━━ 提示本文 ━━

ジョニイの無目的室

目的なく、ただつらつらと。

名前

セブンイレブンのことを「セブ」という略し方をしているのを今日初めて聞いた。
関西では「セブ」と略すのだという。


「セブン」や「セブイレ」は聞いたことが
あるが、関西人である自分でも
「セブ」は聞いたことがなかった。
この中でなら自分は「セブイレ」派だが、
基本的には「セブンイレブン」と言っている。

 


略で思い出したが、
スポーツドリンクのことを
スポドリ」と略して書いている
ネット記事の見出しを見たことがあるが、
さすがにスポーツドリンクは
スポーツドリンクだろうと思った。


ユニバーサルスタジオジャパンぐらい
正式名称が長いものを略すのはわかる。
USJ」や「ユニバ」という略し方があるが、
自分は「USJ」派だ。
略し方になんだかその人のカラーが 
出るような気もする。
「ユニバ」というと、我の強いコテコテの大阪人を想像してしまう。

 


それにしても、
なぜ一つのものに対して
こんなにも違った呼び方があるのか。


そもそも名前とは、
あるものを別のものと
区別するためにあるんじゃないのか。

━━━
━━ データ一覧 ━━

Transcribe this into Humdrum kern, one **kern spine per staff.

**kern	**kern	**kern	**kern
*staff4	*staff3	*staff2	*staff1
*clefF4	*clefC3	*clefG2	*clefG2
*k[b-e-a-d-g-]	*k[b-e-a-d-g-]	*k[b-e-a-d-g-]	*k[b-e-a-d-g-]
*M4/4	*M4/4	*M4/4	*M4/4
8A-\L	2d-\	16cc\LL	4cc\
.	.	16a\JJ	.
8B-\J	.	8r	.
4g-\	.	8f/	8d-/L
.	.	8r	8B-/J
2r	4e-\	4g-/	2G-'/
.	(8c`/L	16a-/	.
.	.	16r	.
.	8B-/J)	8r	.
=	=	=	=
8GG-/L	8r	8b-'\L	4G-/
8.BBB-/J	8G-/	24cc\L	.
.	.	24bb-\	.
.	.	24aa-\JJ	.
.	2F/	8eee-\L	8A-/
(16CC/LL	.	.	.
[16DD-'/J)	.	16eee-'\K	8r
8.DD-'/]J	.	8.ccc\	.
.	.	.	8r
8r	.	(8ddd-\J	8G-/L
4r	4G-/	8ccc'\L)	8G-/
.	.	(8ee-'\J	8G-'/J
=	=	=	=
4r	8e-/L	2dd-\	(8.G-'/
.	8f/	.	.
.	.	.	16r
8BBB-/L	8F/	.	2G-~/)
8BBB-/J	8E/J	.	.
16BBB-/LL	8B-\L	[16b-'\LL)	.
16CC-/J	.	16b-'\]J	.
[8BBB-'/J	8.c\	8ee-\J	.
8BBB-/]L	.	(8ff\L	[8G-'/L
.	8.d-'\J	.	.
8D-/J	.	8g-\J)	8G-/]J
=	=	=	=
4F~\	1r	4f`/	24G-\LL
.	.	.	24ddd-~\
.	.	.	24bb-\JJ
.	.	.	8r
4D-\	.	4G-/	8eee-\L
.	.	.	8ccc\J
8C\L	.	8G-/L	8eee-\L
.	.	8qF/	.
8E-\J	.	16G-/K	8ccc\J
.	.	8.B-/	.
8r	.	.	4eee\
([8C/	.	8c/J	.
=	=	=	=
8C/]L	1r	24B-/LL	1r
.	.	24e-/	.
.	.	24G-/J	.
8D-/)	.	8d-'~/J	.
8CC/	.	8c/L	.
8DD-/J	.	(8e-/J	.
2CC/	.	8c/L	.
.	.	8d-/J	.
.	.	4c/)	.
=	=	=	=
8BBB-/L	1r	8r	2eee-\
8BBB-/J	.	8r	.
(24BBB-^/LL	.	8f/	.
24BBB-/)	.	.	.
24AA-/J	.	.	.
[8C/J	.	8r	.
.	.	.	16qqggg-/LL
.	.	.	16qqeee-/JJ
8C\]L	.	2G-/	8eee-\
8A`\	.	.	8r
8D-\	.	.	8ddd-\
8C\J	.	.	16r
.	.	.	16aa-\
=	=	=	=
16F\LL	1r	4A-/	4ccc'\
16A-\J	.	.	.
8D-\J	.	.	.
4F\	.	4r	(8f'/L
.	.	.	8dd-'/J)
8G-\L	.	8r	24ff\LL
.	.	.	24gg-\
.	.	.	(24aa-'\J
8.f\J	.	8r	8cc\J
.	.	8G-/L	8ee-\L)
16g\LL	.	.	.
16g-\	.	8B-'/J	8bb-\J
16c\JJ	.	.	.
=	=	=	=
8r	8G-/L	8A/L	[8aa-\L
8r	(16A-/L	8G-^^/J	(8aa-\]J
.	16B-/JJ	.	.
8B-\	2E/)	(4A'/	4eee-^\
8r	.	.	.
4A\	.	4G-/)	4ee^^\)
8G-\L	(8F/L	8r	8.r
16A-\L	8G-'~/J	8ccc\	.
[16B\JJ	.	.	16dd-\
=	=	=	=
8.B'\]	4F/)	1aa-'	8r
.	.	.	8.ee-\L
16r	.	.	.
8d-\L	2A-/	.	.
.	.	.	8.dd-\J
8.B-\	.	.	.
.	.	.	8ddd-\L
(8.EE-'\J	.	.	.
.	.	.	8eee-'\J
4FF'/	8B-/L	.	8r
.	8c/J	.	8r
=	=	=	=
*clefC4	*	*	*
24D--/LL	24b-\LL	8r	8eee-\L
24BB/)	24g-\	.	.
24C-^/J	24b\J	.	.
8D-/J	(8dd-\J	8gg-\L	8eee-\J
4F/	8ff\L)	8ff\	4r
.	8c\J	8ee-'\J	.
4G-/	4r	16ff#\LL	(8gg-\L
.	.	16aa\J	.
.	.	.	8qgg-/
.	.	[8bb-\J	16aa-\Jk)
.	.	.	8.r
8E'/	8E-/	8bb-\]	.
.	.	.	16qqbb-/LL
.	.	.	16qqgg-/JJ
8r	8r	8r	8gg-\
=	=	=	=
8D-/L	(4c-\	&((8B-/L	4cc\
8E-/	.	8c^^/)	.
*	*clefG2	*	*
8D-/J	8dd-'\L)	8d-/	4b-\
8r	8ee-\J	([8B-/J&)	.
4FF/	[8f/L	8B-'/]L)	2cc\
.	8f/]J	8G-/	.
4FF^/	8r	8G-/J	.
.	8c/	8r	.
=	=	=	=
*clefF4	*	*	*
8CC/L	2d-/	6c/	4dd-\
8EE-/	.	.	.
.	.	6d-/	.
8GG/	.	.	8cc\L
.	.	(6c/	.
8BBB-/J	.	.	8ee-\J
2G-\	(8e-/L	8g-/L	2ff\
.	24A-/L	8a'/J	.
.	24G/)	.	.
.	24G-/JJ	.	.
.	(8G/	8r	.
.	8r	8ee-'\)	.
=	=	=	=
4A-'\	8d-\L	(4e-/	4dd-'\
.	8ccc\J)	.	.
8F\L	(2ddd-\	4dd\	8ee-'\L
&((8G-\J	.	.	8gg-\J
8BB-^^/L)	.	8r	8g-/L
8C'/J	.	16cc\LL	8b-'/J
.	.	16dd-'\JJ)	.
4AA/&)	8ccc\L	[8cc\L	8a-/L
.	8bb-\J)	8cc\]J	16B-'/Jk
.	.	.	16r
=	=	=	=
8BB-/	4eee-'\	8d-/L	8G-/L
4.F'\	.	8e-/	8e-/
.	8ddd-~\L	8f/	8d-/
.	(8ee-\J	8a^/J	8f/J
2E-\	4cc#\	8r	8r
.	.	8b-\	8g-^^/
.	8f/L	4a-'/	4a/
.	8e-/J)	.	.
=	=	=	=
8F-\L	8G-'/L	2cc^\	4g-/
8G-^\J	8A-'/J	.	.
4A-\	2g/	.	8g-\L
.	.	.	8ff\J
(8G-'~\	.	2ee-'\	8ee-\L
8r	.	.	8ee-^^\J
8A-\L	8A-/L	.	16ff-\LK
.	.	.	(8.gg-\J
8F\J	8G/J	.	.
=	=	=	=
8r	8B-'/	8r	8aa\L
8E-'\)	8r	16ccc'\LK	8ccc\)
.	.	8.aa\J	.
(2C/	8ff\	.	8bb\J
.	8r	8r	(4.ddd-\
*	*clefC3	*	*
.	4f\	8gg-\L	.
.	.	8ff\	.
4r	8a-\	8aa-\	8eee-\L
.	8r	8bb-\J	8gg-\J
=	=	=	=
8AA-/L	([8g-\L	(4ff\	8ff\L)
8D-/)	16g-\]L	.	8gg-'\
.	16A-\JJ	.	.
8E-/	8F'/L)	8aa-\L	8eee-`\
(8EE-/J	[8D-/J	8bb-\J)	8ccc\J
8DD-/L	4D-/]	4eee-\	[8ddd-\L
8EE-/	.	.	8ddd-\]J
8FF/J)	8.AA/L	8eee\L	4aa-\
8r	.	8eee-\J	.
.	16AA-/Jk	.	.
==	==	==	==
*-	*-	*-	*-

━━━

- _作業内容_:
略し方についての文章のうち、「目的なく、ただつらつらと。」で始まり「基本的には「セブンイレブン」と言っている。」まで続く部分を、一字も変えずに書き写してください。 一覧は、略し方についての文章とは別の資料です。

- _解答_:
目的なく、ただつらつらと。

名前

セブンイレブンのことを「セブ」という略し方をしているのを今日初めて聞いた。
関西では「セブ」と略すのだという。


「セブン」や「セブイレ」は聞いたことが
あるが、関西人である自分でも
「セブ」は聞いたことがなかった。
この中でなら自分は「セブイレ」派だが、
基本的には「セブンイレブン」と言っている。